■ **What is being asked**
The full listing, copied exactly and free of pictures, is the expected reply.

■ **Data provided**
########################################

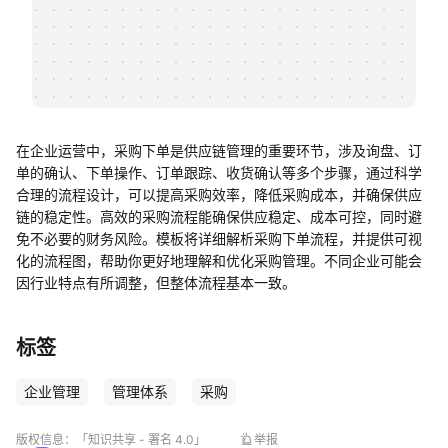
帮助中心
知识分享社区
在企业运营中，采购下单是供应链管理的重要环节，涉及询盘、订
单的确认、下单操作、订单跟踪、收货确认等多个步骤，通过科学
合理的流程设计，可以提高采购效率，降低采购成本，并确保供应
链的稳定性。高效的采购流程能确保供应稳定、成本可控，同时避
免不必要的财务风险。模板将详细解析采购下单流程，并提供可视
化的流程图，帮助你更好地理解和优化采购管理。不同企业可能会
因行业特点有所调整，但整体流程基本一致。
标签
企业管理
管理体系
采购
版权信息：
「知识共享 - 署名 4.0」
举报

########################################

■ **Finished exercise**
帮助中心
知识分享社区
在企业运营中，采购下单是供应链管理的重要环节，涉及询盘、订
单的确认、下单操作、订单跟踪、收货确认等多个步骤，通过科学
合理的流程设计，可以提高采购效率，降低采购成本，并确保供应
链的稳定性。高效的采购流程能确保供应稳定、成本可控，同时避
免不必要的财务风险。模板将详细解析采购下单流程，并提供可视
化的流程图，帮助你更好地理解和优化采购管理。不同企业可能会
因行业特点有所调整，但整体流程基本一致。
标签
企业管理
管理体系
采购
版权信息：
「知识共享 - 署名 4.0」
举报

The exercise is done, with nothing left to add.